> **ACTIVITY LIST**
**a)** What file format does the text below on the Modbus light-control setup use for its configuration?
**b)** For the text below on the Modbus light-control setup, decide whether each statement agrees with it: (i) The index in the configuration file must be unique. (ii) The configuration file is used only by the output side. (iii) The new relay value is obtained by XOR.
**c)** Go on with the text below on the Modbus light-control setup, starting after its final sentence.

> **TEXT SHOWN**
----------------

The _trigger function simply takes in the Modbus message and maps it again to a relay on the unipi output device. For the purposes of light control, a simple toggle is enough, so the value is just used to see if the incoming event is actually for a rising edge, i.e. a True value. The current value is read first using evok; the new value is the toggled value (by XOR).

Refer to this section for the full server code.

Configuration format

As configuration format, I did use YAML, similar to what I had before on home assistant. The source code repository also holds a sample configuration file – actually, my configuration file. The format looks like this:

- index: 0
  input: "2_03"
  name: kelder inkom inbouw
  output: "2_01"

The index can be an arbitrary number – yet it needs to be unique. The input relates to the digital input on the unipi unit connected to the inputs. Similarly, the output relates to the relay output on the other unipi unit. The name field is just there for documentation purposes.

The automation part previously handled by home assistant now effectively becomes part of this configuration file. The link between input and output is done by the unique index field. The input-side will map its digital input change to the index; this index is used as Modbus address. On the other end, the output-side will map the incoming Modbus address to the its relay it needs to change.

This also means that this configuration file needs to be shared between both the input and output side.

Closing thoughts

While my home automation setup described in the home automation series has been running OK for me for quite some time, I did want to be less dependent on the correct functioning of the home assistant instance and the network.

To get there, I made changes on 2 levels. On the hardware-side, I did make use of the already existing RS-485 connection, removing any network-related issues. On the software-side, I did add a custom script to run on both the input and output side that essentially notifies the output-side of any input-related events. The actual link between the input and output is through a simple configuration file, shared by both sides.

----------------

> **DATA EXCERPT**
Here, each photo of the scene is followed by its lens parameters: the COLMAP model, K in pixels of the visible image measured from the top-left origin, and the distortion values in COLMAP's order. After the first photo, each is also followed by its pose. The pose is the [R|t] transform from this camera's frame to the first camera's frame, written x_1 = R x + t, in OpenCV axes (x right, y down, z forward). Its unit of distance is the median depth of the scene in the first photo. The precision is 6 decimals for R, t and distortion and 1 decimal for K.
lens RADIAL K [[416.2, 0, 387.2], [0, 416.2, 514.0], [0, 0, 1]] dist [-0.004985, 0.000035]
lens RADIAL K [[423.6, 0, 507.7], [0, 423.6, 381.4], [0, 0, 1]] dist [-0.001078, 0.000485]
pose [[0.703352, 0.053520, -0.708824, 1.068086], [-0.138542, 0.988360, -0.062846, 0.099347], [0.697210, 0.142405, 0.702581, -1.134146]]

----------------

> **EXPECTED OUTPUTS**
**a)** YAML.

**b)**
(i) Yes: "yet it needs to be unique."
(ii) No: "this configuration file needs to be shared between both the input and output side."
(iii) Yes: "the new value is the toggled value (by XOR)."

**c)**
I only did implement this connection for my lighting setup since I did feel this is the most critical part for me to continue to keep on functioning. For my alarm setup and my shades, all input and outputs are actually each on their own, same unipi unit. This means that in order to decouple those from home assistant I could also write some custom code, but they would not need the whole RS-485 connection, nor any Modbus setup.

Note that some push button-to-light connections still go through home assistant: I have e.g. some Philips Hue lights that get triggered via a push button change. For this case, I think it still makes sense to keep this connection in home assistant. However, once I would start to expand my DALI-bus based setup, I’m not yet sure how to tackle this.

The transition between the fully home assistant-based outline and my current “modbusbackup” solution has gone pretty well though, to that extent that it’s not really clear to others in my home what I have actually been working on. The main advantage I now see is being able to more easily make any changes on the home assistant / network side.

  1. the automation that was already in place in home assistant to link input to output would need to be removed though.